Personally, I’ll probably never go out with Maxine again, however even this decision should not qualify me as “anti-max.” My baby to come will receive many shots, as I can’t make a good argument that the risks outweigh the benefits. My baby will probably not receive the flu shot, because I never got the flu shot, nor did I ever get the flu; not to mention the fact that it is only approximately 50% effective anyway! I’ve had a physically traumatic few months and come to the reasonable conclusion that this shot was basically the high dose ginger and I the red-faced sweathog who would’ve done better without it. Many other people may be the cold-faced, obese, hypothyroid patient, for whom it is more beneficial to pay Paul. If only we lived in a perfect world, where there was some way to have known the qualitative nature of the shot, then for all of the doctors to line us up and diagnose our holistic patterns, determine who the shot is most suitable for, and what medicinals the rest of us can take to counter its effects. Unfortunately, such a procedure is impractical at best.
These things are complicated. On one hand I can recognize that the shot may be saving the world, and if everyone chose to not get it things could get universally quite dark quite quickly. On the other hand, I equally understand people not wanting to get it, especially those with a holistic proclivity to “damp heat in the lower jiao.” But we cannot be so mindlessly hypocritical as to shout: “Don’t tell a woman what to do with her body!” (when it’s not even really her body that’s the issue there), then at the same time insist that everyone inject into their body what the masses recommend.

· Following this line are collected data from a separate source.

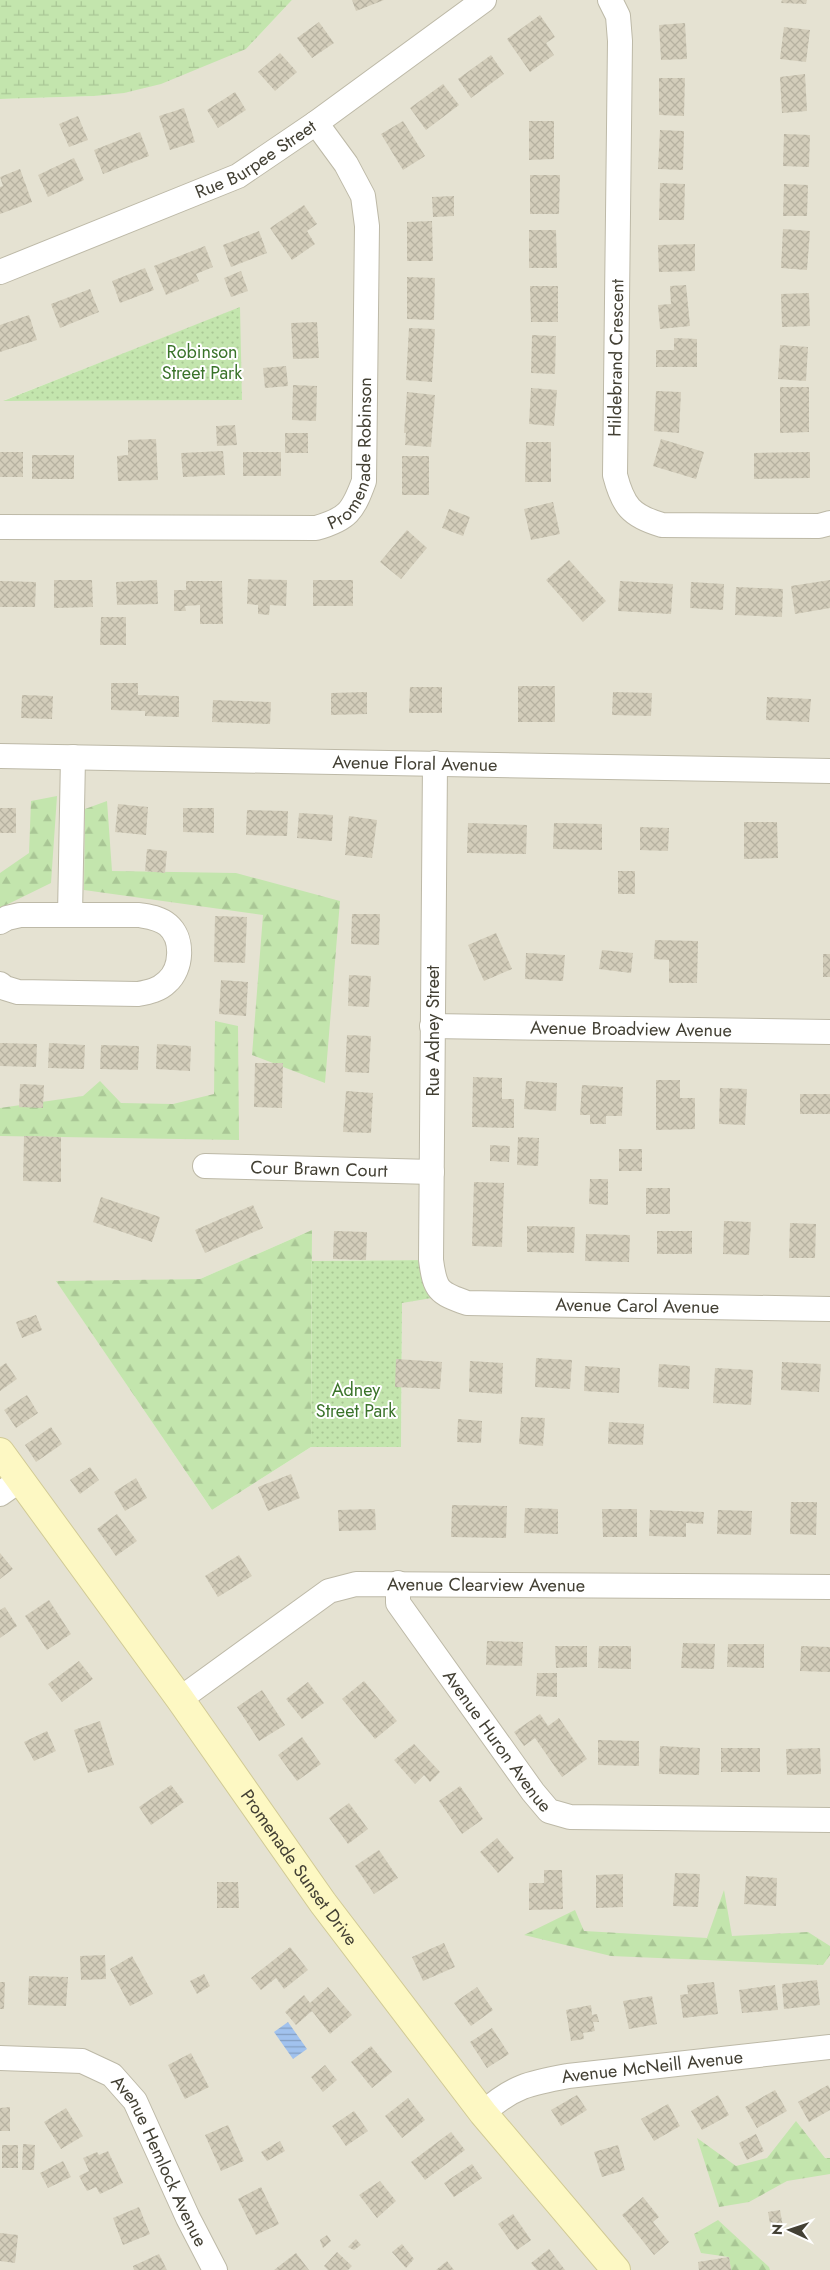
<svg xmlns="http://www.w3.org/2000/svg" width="830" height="2270" font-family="Jost,sans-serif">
<defs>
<pattern id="forest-firs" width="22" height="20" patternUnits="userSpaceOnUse" patternTransform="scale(1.25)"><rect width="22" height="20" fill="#c3e5ad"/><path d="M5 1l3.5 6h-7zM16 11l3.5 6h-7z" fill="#a9c695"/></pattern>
<pattern id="wetland-marsh" width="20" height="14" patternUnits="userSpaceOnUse" patternTransform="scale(1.25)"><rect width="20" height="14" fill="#c3e5ad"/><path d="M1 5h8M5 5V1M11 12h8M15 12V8" fill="none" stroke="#a9c695"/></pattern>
<pattern id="park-dots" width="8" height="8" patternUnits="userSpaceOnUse" patternTransform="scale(1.25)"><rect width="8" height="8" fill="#c3e5ad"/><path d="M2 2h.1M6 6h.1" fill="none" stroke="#a9c695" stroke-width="1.8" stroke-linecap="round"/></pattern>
<pattern id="water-rules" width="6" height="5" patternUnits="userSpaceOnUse" patternTransform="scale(1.25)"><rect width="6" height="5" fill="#a1c2ee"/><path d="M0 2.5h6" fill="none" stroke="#859fc2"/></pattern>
<pattern id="building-cross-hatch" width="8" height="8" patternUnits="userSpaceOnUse" patternTransform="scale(1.25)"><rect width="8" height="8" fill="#d3cdba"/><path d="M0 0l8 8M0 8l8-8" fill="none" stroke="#b6b1a0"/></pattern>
</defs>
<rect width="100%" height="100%" fill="#f2f0e4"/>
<!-- residential -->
<path fill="#e5e2d2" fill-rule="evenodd" d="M292,0H830V2270H0V99L94,96L246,49ZM239,308L242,400L5,401V400ZM312,1230V1261L430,1260L402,1303L401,1446L311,1447L212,1510L57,1282L200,1279Z"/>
<!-- forest -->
<path fill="url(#forest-firs)" d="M57,796L51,883L0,908V873L29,853L31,801Z
M107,801L112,871L236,873L340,901L325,1083L252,1055L263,915L84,890L85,809Z
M215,1021L238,1026L239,1140L0,1136V1108L83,1096L100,1081L121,1103L173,1104L214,1094Z
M312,1230L311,1447L212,1510L56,1281L200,1279Z
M724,1890L732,1936L808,1932L830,1946V1955L823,1965L611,1956L524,1935L575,1910L584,1931L707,1938Z
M796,2121L825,2158H830V2174L787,2181L749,2202L719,2207L697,2138L736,2166L767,2158Z
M718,2220L769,2267L770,2270H731L729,2257L701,2253L694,2234Z"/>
<!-- wetland -->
<path fill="url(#wetland-marsh)" d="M0,0H292L246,49L161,84L124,93L94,96L0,99Z"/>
<!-- park -->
<path fill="url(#park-dots)" d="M240,307L242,400L3,401Z
M431,1260L444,1296L402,1303L401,1447H311L312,1261Z"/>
<!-- water -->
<path fill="url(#water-rules)" d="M288,2022L307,2049L293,2059L274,2032Z"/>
<!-- building -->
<path fill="url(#building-cross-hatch)" d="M352,0H384L356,11Z
M782,0H807L806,4L781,3Z
M540,15L555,37L546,43L554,55L530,72L507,39Z
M319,22L334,43L312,58L297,38Z
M685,23L687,59L661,60L659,25Z
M784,27L810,30L806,62L780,59Z
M280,53L297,72L275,91L258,72Z
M491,55L504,74L471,98L458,79Z
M805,74L807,111L782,113L780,77Z
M659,78H685L684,116L659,115Z
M443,84L459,105L426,130L410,108Z
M235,92L246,110L218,128L207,110Z
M184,108L195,142L170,150L159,116Z
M78,116L88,140L69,147L59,124Z
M403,121L425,156L403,170L381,134Z
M529,121H554V159L529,160Z
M660,130L684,131L683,170L658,169Z
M140,132L149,156L103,174L94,150Z
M784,134L810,135L809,167L783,166Z
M74,158L84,180L48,197L38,175Z
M20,169L32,202L0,214V187L3,186L0,177Z
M530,175H560L559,214H530Z
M660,183L685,184L684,220H659Z
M784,184L808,185L807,216H783Z
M454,196V216L433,217L432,197Z
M304,205L317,224L307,231L315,244L292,260L270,228Z
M432,221L433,261H407V222Z
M783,229L810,231L807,270L781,268Z
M529,230H556L557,268H529Z
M259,231L267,253L231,267L223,245Z
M695,244V271L659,272L658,245Z
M205,246L213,267L196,274L199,281L166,295L154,266Z
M145,268L154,290L120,303L112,281Z
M241,271L248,291L231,297L224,278Z
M407,277L435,278L434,320L407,319Z
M686,285L690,326L660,329L658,305L671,304L670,286Z
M530,286H558V322H531Z
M90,289L99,312L60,328L51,304Z
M809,293L810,326L782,327L781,294Z
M29,315L37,340L0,352V325Z
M317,322L319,358L293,359L291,323Z
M409,328L435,329L432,382L406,380Z
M532,335L556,336L555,374L531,373Z
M674,338L697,339V367H656V350H674Z
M780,345L808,347L806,381L778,379Z
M286,366L288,386L265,388L263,368Z
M293,385L317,386L316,421L292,420Z
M780,387H809V432L780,433Z
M531,388L557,390L554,426L529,424Z
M656,391L681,392L679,433L654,431Z
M407,392L435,395L431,447L405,445L406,433H404Z
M235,425L237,445L217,446L216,426Z
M285,433H308V453H285Z
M156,439L158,480L118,481L117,456L128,455V440Z
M661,439L704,452L696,479L653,466Z
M526,442H551V482H525Z
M223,451L225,475L183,477L181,453Z
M0,452H23V477H0Z
M243,452H281V476H243Z
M810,452V478L754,479V453Z
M32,455H74V479H32Z
M402,456H429V495H402Z
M553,502L560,534L531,540L524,509Z
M449,509L470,517L463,536L442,528Z
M407,530L427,548L401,579L380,562Z
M569,560L606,601L583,622L546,580Z
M248,579L287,580L286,606L270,605L269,615L258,614V605L247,604Z
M54,580H92L93,607L54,608Z
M157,580L158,604L117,605L116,582Z
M313,580H353V606H313Z
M830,580V608L795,614L791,586Z
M0,581L36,582L35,607H0Z
M186,581H222L223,624H200V605L185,606L186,611H174V590H186Z
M620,581L673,584L671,614L618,611Z
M691,582L724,584L723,610L690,608Z
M736,587L783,589L782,617L735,615Z
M101,617H126V645H100Z
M111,683H138V695L179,696V717L145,716V711L111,710Z
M518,686H555V722H518Z
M410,687H442V713H409Z
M367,692V714L331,715V693Z
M613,692L652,693L651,716L612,715Z
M22,695L53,696L52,719L21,718Z
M767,697L811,699L809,722L766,720Z
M213,700L271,702L270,724L212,722Z
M118,804L148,807L146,835L115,832Z
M0,808H16V833H0Z
M183,808H214V833L183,832Z
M247,810L288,811L287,836L246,835Z
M299,813L333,815L332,841L297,838Z
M349,816L377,820L372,858L345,855Z
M744,822H777L778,858L744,859Z
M468,823L527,825L526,854L467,853Z
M554,823L602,824V850L553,849Z
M640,827L669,828L668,851L640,850Z
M147,849L167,851L165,873L145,871Z
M618,871H635V894H618Z
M352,914H380L379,945L351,944Z
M215,916L247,917L245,963L214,962Z
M496,933L512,969L484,981L468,945Z
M655,940L698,941L697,983H669V960L654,959Z
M602,950L633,953L631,973L599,969Z
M526,953L565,955L563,981L525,979Z
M823,954H830V977H823Z
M349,975L371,976L369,1007L348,1006Z
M221,980L248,982L246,1016L219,1014Z
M347,1035L371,1036L369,1073L345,1072Z
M0,1043L37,1044L36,1067L0,1066Z
M49,1043L85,1045L84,1069L48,1068Z
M157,1044L191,1046L190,1071L156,1069Z
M101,1045L139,1046L138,1070L100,1069Z
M255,1063H283L282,1108L254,1107Z
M473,1077L502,1078V1099H514V1128L472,1127Z
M656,1080H680V1098H695V1129L656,1130Z
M526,1081L557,1083L556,1111L524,1109Z
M20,1084L44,1085L43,1108L19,1107Z
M582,1085L623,1087L622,1116H606V1124H590V1115H580Z
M720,1088L747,1089L745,1125L719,1124Z
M346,1091L373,1093L371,1133L343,1132Z
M800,1094H830V1114H800Z
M24,1136L61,1137V1182L23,1181Z
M518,1137L539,1138L538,1166L517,1165Z
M490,1145L510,1146L509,1162L490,1161Z
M619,1149H642V1171H619Z
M590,1179H608V1205L589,1204Z
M474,1182L504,1183L502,1247L472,1246Z
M646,1188H670V1214H646Z
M101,1197L160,1217L152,1242L93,1222Z
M253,1205L263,1228L205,1253L195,1230Z
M724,1221L751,1222L749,1255L723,1254Z
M790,1223L816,1224L815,1258H789Z
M527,1226L575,1227L574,1253L527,1252Z
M334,1231L367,1232L366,1260L333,1259Z
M657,1231H692V1254H657Z
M586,1234L630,1235L629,1262L585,1261Z
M36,1315L42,1330L22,1338L16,1322Z
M536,1358L572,1360L570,1389L535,1387Z
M396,1359L442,1362L440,1389L395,1387Z
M470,1361L503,1363L502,1394L469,1392Z
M782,1362L821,1364L819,1392L781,1390Z
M6,1363L17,1379L0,1391V1367Z
M659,1364L690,1366L689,1389L658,1387Z
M585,1366L620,1368L619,1393L584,1391Z
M715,1368L753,1370L751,1405L713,1403Z
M27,1395L38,1413L16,1428L4,1410Z
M521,1417L545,1418L543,1446L519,1444Z
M458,1419L482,1421L481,1443L457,1442Z
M609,1422L644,1424L643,1445L608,1444Z
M51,1427L62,1444L36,1462L25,1445Z
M90,1467L99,1480L80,1494L70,1480Z
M291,1474L300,1498L268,1511L258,1487Z
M136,1478L147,1498L125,1511L114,1492Z
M791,1502H817L816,1535L790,1534Z
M452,1505L507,1506L506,1538L451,1537Z
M525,1508L558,1509V1534L524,1533Z
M375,1509L376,1530L339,1531L338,1510Z
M602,1509H637V1537H603Z
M650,1510L704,1512L703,1524L686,1523V1537L649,1536Z
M718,1510L752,1511L751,1535L717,1534Z
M117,1514L137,1541L116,1556L97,1529Z
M0,1553L13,1569L0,1579Z
M239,1555L252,1576L218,1597L205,1576Z
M49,1600L71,1634L47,1650L25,1616Z
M5,1607L17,1626L0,1638V1610Z
M487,1641L523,1642L522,1666L486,1665Z
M683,1643L715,1644L714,1669L681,1668Z
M728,1644H764V1668L727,1667Z
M555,1646H587V1667L556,1668Z
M599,1646H631V1669L598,1668Z
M801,1646L830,1647V1672L800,1671Z
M79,1661L93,1679L62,1702L48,1684Z
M537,1673H557V1697L536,1696Z
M364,1681L397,1721L375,1739L342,1699Z
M308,1682L324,1703L302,1719L286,1699Z
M262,1690L285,1725L259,1741L237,1707Z
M540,1714L548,1726L559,1718L587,1759L562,1777L535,1738L524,1746L514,1732Z
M100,1721L114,1765L88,1773L74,1730Z
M47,1731L56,1751L34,1761L24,1742Z
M302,1737L321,1764L297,1781L278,1755Z
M598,1740L639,1741V1766L598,1765Z
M414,1744L440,1772L430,1782L424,1775L415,1784L394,1760Z
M660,1746L700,1748L699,1775L659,1774Z
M721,1748H760V1772H721Z
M820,1748L821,1774L787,1775L786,1749Z
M171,1785L184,1802L151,1825L139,1807Z
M460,1786L483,1819L462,1834L439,1801Z
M349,1803L368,1829L348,1844L329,1818Z
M497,1838L514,1858L498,1873L480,1852Z
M379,1850L398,1878L374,1894L355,1866Z
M544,1870H562L563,1909L529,1910V1883H544Z
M675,1873L700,1874L698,1907L673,1906Z
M623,1874V1907L596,1908V1875Z
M746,1876L777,1878L776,1906L744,1904Z
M217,1882H238L239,1908H217Z
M444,1943L455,1967L423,1981L412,1957Z
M290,1947L308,1970L284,1989L276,1978L261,1990L251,1978Z
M105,1955L106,1979L81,1980L80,1956Z
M132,1956L153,1994L130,2006L110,1969Z
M204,1974L210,1986L197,1994L190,1981Z
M29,1976L68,1977L66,2006L28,2005Z
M817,1980L820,2005L784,2009L782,1984Z
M0,1982H5L4,2009H0Z
M714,1982L718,2014L683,2018L680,1995L688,1994L687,1985Z
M775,1985L778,2010L742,2013L739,1990Z
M328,1987L352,2015L330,2034L312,2011L296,2025L285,2012L304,1995L310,2003Z
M477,1987L493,2010L471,2026L454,2003Z
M652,1996L657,2024L629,2029L623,2001Z
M591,2005L592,2015L597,2014L599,2022H593L595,2031L583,2033L584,2039L571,2041L566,2010Z
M492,2028L509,2054L487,2068L470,2042Z
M371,2046L392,2072L372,2088L351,2062Z
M191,2053L209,2087L185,2099L168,2065Z
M325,2065L337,2080L323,2092L311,2077Z
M828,2085L830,2089V2110L809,2122L798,2102Z
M775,2090L787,2111L757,2128L745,2107Z
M577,2095L587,2110L561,2126L551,2110Z
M718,2095L729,2115L702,2130L691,2111Z
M408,2098L425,2120L402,2138L385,2116Z
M668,2104L680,2126L654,2141L641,2119Z
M10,2107V2131H0V2108Z
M66,2108L83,2136L61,2149L44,2122Z
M354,2111L368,2131L346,2146L332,2126Z
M228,2125L244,2161L221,2171L205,2135Z
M451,2132L465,2150L425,2180L411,2162Z
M756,2134L764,2151L747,2160L739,2143Z
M280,2141L285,2151L267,2161L261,2152Z
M23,2144L35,2145L34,2170H22Z
M2,2145H18V2168H2Z
M618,2145L625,2170L602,2177L594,2152Z
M108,2151L123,2183L100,2194L96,2187L87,2191L79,2176L89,2171L83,2158L97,2152L99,2155Z
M63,2161L71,2177L48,2188L40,2173Z
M472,2164L482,2178L454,2197L444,2183Z
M380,2181L396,2201L377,2218L359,2195Z
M261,2187L279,2224L256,2235L238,2199Z
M643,2197L659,2217L653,2222L669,2242L654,2255L622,2215Z
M139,2207L150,2234L123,2245L113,2218Z
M780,2210L783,2227L771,2229L768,2212Z
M513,2214L531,2240L517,2250L498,2224Z
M0,2233L18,2235L15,2263L0,2261Z
M327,2235L331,2241L323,2248L320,2240Z
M356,2239L361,2245L354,2250L348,2247Z
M402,2244L414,2259L406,2268L392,2252Z
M549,2249L565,2270H537L531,2263Z
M337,2252L352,2266L348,2270H328L324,2266Z
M296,2253L309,2270H274Z
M159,2254L167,2270H134L133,2266Z
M729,2257L731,2270H699L698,2262Z
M447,2261L454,2270H436Z"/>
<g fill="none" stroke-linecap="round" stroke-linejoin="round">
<defs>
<g id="street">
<path d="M610,0L618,16L620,41L615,475C623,506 631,516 662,525L819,526L830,523"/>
<path id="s1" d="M0,272L238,176L316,123L484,0"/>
<path id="s2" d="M0,527L316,528C348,519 353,511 364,481L367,226L363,196L346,164L316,123"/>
<path id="s3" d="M0,756L830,771"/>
<path id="s4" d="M435,763L431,1260C435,1290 438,1293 467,1303L830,1309"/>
<path d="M70,915L73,757"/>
<path d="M0,922L7,918L20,915H139C150,917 160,918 168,925C184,939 182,969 167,982C159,990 149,992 138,994L18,992L5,988L0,984"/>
<path id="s5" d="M432,1026L830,1032"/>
<path id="s6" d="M205,1166L432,1172"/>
<path d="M0,1494L20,1480"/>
<path id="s7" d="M398,1583V1603L533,1792L549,1811L570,1817L830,1820"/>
<path id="s8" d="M180,1699L329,1591L356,1584L830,1587"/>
<path id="s9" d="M0,2058L82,2061L112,2075L135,2101L188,2218L215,2270"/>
<path id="s10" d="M483,2113C513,2086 530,2083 568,2076L830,2047"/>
</g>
<g id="secondary">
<path id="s11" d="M0,1452L180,1699L323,1903L483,2113L616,2270"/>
</g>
</defs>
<!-- street casing -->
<use href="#street" stroke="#bdb9a7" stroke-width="26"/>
<!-- secondary casing -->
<use href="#secondary" stroke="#d1ca95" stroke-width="30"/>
<!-- street -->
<use href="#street" stroke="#fff" stroke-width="24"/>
<!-- secondary -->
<use href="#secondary" stroke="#fdf8c3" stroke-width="28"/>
</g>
<g text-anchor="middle" stroke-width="4" stroke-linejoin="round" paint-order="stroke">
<!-- street labels -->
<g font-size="18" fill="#434034" stroke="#fff">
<text dy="6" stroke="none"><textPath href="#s1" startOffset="280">Rue Burpee Street</textPath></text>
<text transform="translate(616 358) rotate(-89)" y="6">Hildebrand Crescent</text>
<text dy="6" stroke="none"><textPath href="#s2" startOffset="410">Promenade Robinson</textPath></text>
<text dy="6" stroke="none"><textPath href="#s3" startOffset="415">Avenue Floral Avenue</textPath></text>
<text dy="6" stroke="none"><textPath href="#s5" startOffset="199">Avenue Broadview Avenue</textPath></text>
<text transform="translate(433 1031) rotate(-90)" y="6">Rue Adney Street</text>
<text dy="6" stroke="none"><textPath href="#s6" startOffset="114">Cour Brawn Court</textPath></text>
<text dy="6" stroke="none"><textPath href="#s4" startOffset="729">Avenue Carol Avenue</textPath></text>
<text dy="6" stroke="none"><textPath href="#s8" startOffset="342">Avenue Clearview Avenue</textPath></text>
<text dy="6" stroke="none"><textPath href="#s7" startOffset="190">Avenue Huron Avenue</textPath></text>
<text dy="6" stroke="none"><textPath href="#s11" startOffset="512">Promenade Sunset Drive</textPath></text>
<text dy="6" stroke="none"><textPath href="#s10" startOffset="179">Avenue McNeill Avenue</textPath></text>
<text dy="6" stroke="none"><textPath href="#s9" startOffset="214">Avenue Hemlock Avenue</textPath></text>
</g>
<!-- park labels -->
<g font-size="18" fill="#3a732a" stroke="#fff">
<text x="202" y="358">Robinson<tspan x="202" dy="21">Street Park</tspan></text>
<text x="356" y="1396">Adney<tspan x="356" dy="21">Street Park</tspan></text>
</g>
</g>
<!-- north arrow -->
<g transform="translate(790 2230) rotate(273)" stroke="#ffffff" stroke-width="4" paint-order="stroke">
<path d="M0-4L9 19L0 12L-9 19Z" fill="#434034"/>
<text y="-8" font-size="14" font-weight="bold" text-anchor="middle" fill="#434034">N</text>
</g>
</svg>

I don’t agree with the platitude that it is my responsibility to protect everyone else by compromising my own well-being. My masking and social-distancing has been of the highest order, the Liberal New Yorker, Jewish-husband-to-a-Jewish-doctor-level masking and distancing. I can accept this as a responsibility we all carried, as such practices carry with them no side effects (sure, there is the distancing-induced depression, but a) that is more temporary than losing your reservoir of immunological gut bacteria, and b) social distancing exists along a huge subjective spectrum wherein we’ve still all been able to see and interact with loved ones). But there is a line for us all, where the science of Darwinism takes precedence over medical advancements. It is not the line where we stop following science, but where we determine science to be closer to nature than to technology. I sincerely wish the best for everyone. I wouldn’t harm a fly. But it is not my responsibility to protect the weak — especially the self-induced weak, the ignorant and lazy — at the expense of my own long-term health. I’ve done enough. Please pray for my future immunological gut function.